STUDY QUESTIONS =>
a. According to the physics problem set, over what distance is the fireworks shell accelerated?
b. Reproduce the physics problem set word for word, beginning at the words "58. Freight trains" and stopping after "does this take?".

---------- TEXT SEGMENT

56. During a slap shot, a hockey player accelerates the puck from a velocity of 8.00 m/s to 40.0 m/s in the same direction. If this shot takes 3.33 x 10⁻² s , what is the distance over which the puck accelerates?
57. A powerful motorcycle can accelerate from rest to 26.8 m/s (100 km/h) in only 3.90 s. (a) What is its average acceleration? (b) Assuming constant acceleration, how far does it travel in that time?
58. Freight trains can produce only relatively small accelerations. (a) What is the final velocity of a freight train that accelerates at a rate of 0.0500 m/s² for 8.00 min, starting with an initial velocity of 4.00 m/s? (b) If the train can slow down at a rate of 0.550 m/s², how long will it take to come to a stop from this velocity? (c) How far will it travel in each case?
59. A fireworks shell is accelerated from rest to a velocity of 65.0 m/s over a distance of 0.250 m. (a) Calculate the acceleration. (b) How long did the acceleration last?
60. A swan on a lake gets airborne by flapping its wings and running on top of the water. (a) If the swan must reach a velocity of 6.00 m/s to take off and it accelerates from rest at an average rate of 0.35 m/s², how far will it travel before becoming airborne? (b) How long does this take?
61. A woodpecker’s brain is specially protected from large accelerations by tendon-like attachments inside the skull. While pecking on a tree, the woodpecker’s head comes to a stop from an initial velocity of 0.600 m/s in a distance of only 2.00 mm. (a) Find the acceleration in meters per second squared and in multiples of g, where g = 9.80 m/s². (b) Calculate the stopping time. (c) The tendons cradling the brain stretch, making its stopping distance 4.50 mm (greater than the head and, hence, less acceleration of the brain). What is the brain’s acceleration, expressed in multiples of g?
62. An unwary football player collides with a padded goalpost while running at a velocity of 7.50 m/s and comes to a full stop after compressing the padding and his body 0.350 m. (a) What is his acceleration? (b) How long does the collision last?
63. A care package is dropped out of a cargo plane and lands in the forest. If we assume the care package speed on impact is 54 m/s (123 mph), then what is its acceleration? Assume the trees and snow stops it over a distance of 3.0 m.
64. An express train passes through a station. It enters with an initial velocity of 22.0 m/s and decelerates at a rate of 0.150 m/s² as it goes through. The station is 210.0 m long. (a) How fast is it going when the nose leaves the station? (b) How long is the nose of the train in the station? (c) If the train is 130 m long, what is the velocity of the end of the train as it leaves? (d) When does the end of the train leave the station?
65. Unreasonable results Dragsters can actually reach a top speed of 145.0 m/s in only 4.45 s. (a) Calculate the average acceleration for such a dragster. (b) Find the final velocity of this dragster starting from rest and accelerating at the rate found in (a) for 402.0 m (a quarter mile) without using any information on time. (c) Why is the final velocity greater than that used to find the average acceleration? (Hint: Consider whether the assumption of constant acceleration is valid for a dragster. If not, discuss whether the acceleration would be greater at the beginning or end of the run and what effect that would have on the final velocity.)

--------------------
---------- DATA EXCERPTS

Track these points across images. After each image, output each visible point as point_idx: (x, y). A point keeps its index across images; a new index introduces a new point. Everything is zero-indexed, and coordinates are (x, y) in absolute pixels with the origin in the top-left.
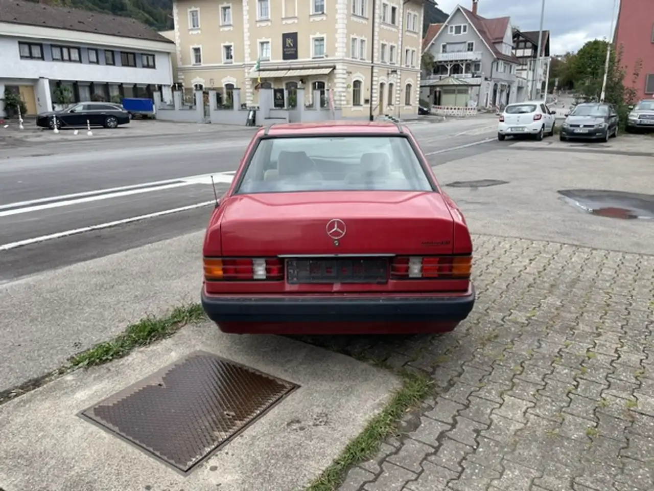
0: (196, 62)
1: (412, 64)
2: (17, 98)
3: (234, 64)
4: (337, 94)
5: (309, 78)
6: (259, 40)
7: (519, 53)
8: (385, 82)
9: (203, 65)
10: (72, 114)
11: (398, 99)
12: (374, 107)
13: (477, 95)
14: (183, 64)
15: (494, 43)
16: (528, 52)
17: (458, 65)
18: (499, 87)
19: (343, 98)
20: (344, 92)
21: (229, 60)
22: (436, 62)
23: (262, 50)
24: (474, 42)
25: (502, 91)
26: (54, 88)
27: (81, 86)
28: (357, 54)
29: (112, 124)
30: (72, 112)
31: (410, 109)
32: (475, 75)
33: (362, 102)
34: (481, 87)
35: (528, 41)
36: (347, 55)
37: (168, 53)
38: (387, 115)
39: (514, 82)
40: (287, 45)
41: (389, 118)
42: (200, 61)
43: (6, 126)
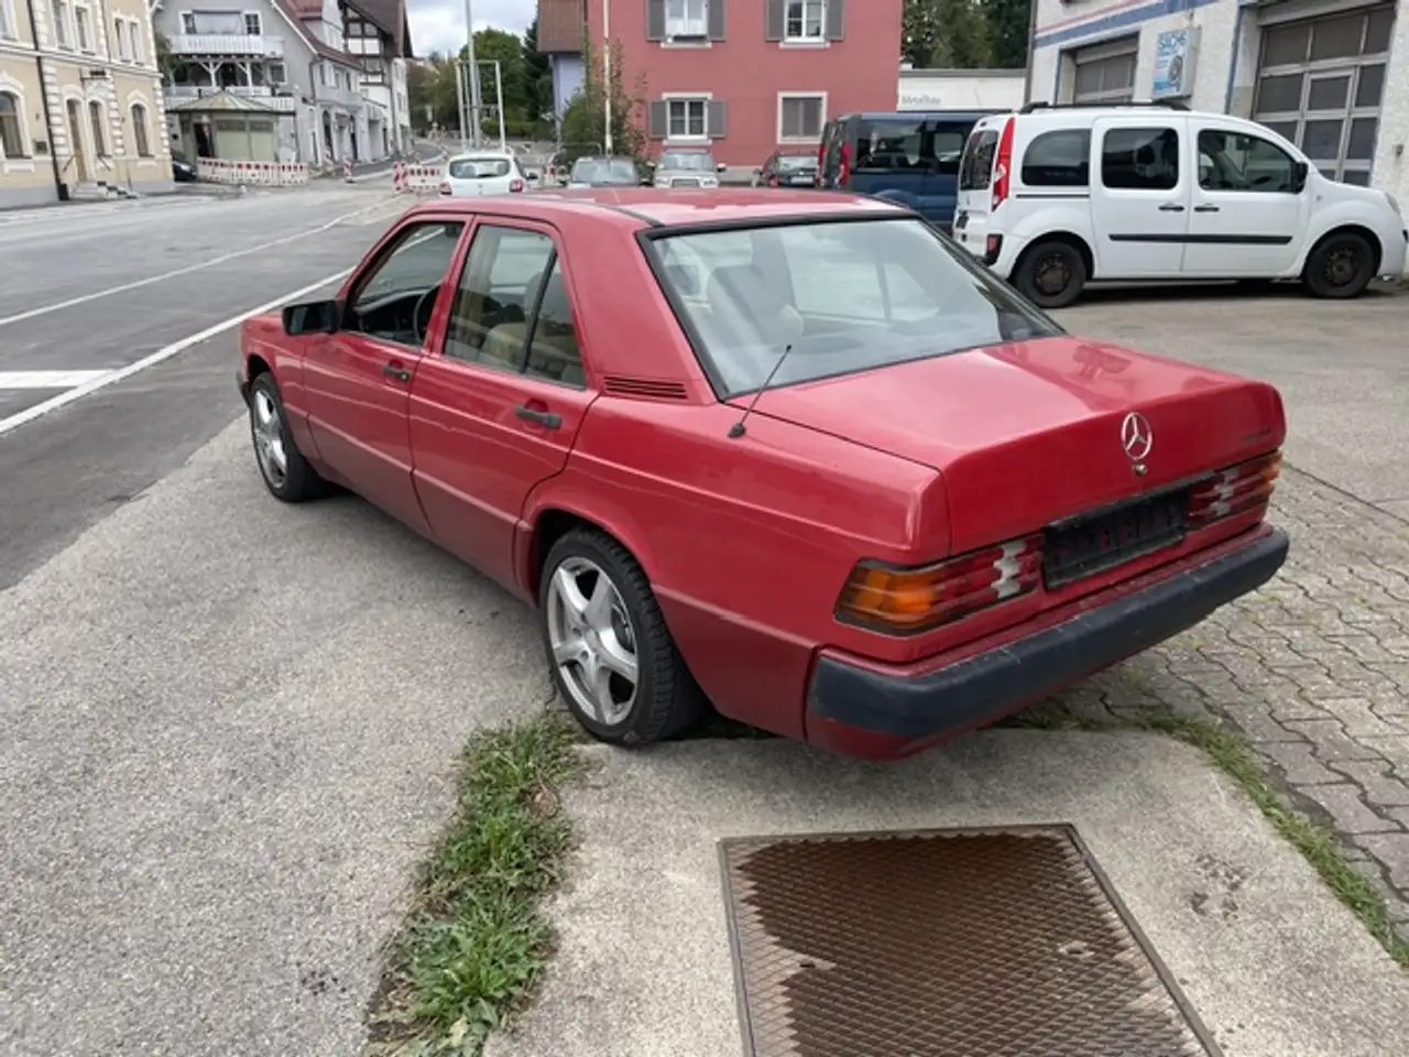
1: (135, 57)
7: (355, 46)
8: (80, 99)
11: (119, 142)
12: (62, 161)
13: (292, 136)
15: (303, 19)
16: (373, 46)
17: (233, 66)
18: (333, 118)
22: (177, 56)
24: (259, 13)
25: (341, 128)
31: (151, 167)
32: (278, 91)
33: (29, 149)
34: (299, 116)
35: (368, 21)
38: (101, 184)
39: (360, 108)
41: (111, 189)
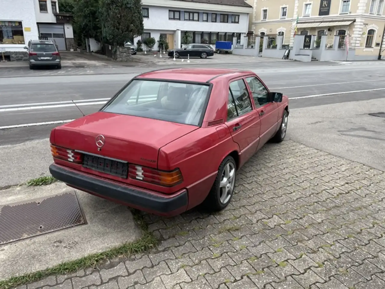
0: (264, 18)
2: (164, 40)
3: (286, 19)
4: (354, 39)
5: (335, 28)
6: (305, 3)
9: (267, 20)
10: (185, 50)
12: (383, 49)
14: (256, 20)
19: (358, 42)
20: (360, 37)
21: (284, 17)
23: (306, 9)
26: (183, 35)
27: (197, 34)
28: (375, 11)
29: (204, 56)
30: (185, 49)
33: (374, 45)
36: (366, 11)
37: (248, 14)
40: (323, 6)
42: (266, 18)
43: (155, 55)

--------------------

TASK-BY-TASK SOLUTIONS =>
a. 0.250 m

b.
58. Freight trains can produce only relatively small accelerations. (a) What is the final velocity of a freight train that accelerates at a rate of 0.0500 m/s² for 8.00 min, starting with an initial velocity of 4.00 m/s? (b) If the train can slow down at a rate of 0.550 m/s², how long will it take to come to a stop from this velocity? (c) How far will it travel in each case?
59. A fireworks shell is accelerated from rest to a velocity of 65.0 m/s over a distance of 0.250 m. (a) Calculate the acceleration. (b) How long did the acceleration last?
60. A swan on a lake gets airborne by flapping its wings and running on top of the water. (a) If the swan must reach a velocity of 6.00 m/s to take off and it accelerates from rest at an average rate of 0.35 m/s², how far will it travel before becoming airborne? (b) How long does this take?